__Data__.
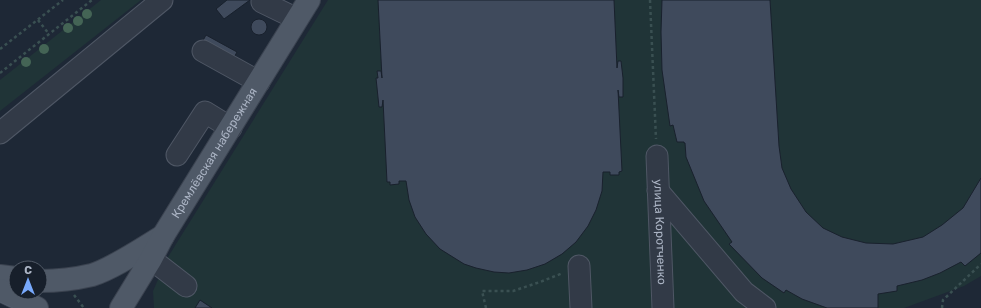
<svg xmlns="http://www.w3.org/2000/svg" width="981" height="308" viewBox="0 0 981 308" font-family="Rubik,sans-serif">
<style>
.green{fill:#203437}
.building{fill:#3f4a5c;stroke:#19212d}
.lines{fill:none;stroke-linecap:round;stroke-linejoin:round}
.minor-casing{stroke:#4f5765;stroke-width:23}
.major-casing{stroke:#3b4350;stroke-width:24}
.path{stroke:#3a5052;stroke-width:2.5;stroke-dasharray:3 3;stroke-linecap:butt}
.minor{stroke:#323a47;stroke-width:21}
.major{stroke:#4f5967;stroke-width:22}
.tram{stroke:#535e6e;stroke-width:1}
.tree{fill:#446455}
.labels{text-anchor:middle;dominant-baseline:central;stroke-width:3;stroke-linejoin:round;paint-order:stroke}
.street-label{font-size:12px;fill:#abb4c4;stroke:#171f2b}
</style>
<rect width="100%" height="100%" fill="#1e2836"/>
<path class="green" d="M101,0h40l-141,111v-31z
M328,0h653v276l-17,10 -60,22h-750l-1,-17 15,-34z"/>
<path class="building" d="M227,0h23l-26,19 -8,-10z
M378,0h236l3,68 1,-7h3l2,17v19h-4l-1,-7 4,81 -3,1v3h-9v-3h-7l-1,19 -6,19 -8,16 -12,16 -14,12 -17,10 -18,6 -18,3 -15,-1 -18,-4 -12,-4 -24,-15 -14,-15 -11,-17 -6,-17 -3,-19h-7v3l-9,1v-3h-3l-4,-82 -1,7h-3l-3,-29h2l-1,-7h4l1,7z
M662,0h108l9,146 3,22 9,21 15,23 17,16 19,9 24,6 27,1 30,-7 19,-12 21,-17 18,-30v75l-16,13 -4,-4 -21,11 -18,7 -25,6v5l-19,3v14h-51l-25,-9 -16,-9 -2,3 -22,-15 -33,-34 3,-2 -28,-41 -18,-44 -1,-14h-1v-1h-7l-4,-17 -3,1 -8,-56 -1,-38z
M251 27a8 8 0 1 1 16 0a8 8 0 1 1-16 0Z
M206,35l31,17 -6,11 -31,-17z
M200,300l12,8h-17z"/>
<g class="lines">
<defs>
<g id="minor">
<path d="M262,2l35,17"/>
<path d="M203,51l56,31"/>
<path d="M0,133l162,-133"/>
<path d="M177,155l28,-43 26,16"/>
<path id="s1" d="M657,156l6,152"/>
<path d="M658,191l86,101 21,16"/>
<path d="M151,259l35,27"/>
<path d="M579,266l2,42"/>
</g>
<g id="major">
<path d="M0,276l16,2"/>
<path d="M40,281c18,0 35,-2 52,-6 22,-7 51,-27 71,-39"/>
<path d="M0,290l37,18"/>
<path id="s2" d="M121,308l30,-49 12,-23 146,-236"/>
</g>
</defs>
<use href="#minor" class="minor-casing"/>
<use href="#major" class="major-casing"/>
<path class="path" d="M650,0l6,139
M38,20l11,14
M0,49l63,-49
M0,73l92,-73
M74,295l10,13
M486,308l-4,-17h31l27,-9 23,-9
M942,308l1,-8 38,-36"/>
<use href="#minor" class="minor"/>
<use href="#major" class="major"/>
<path class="tram" d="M0,302l13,6"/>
</g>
<g class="tree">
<circle cx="87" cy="14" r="5"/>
<circle cx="78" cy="21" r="5"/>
<circle cx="68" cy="28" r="5"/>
<circle cx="44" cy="49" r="5"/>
<circle cx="26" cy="62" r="5"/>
</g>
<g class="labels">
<g class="street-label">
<text stroke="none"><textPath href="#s2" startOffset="181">Кремлёвская набережная</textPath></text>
<text stroke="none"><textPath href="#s1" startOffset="76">улица Коротченко</textPath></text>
</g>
</g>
<g transform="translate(28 280)"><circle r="19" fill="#171f2b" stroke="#525b68"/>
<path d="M0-3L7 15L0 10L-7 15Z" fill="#78a9fc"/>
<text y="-6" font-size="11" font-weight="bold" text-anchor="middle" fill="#abb4c4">С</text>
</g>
</svg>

__Work instruction__. Work through the records above and count the lines that hold the string "labels". Please give only that figure.

__Response to this exercise__. 2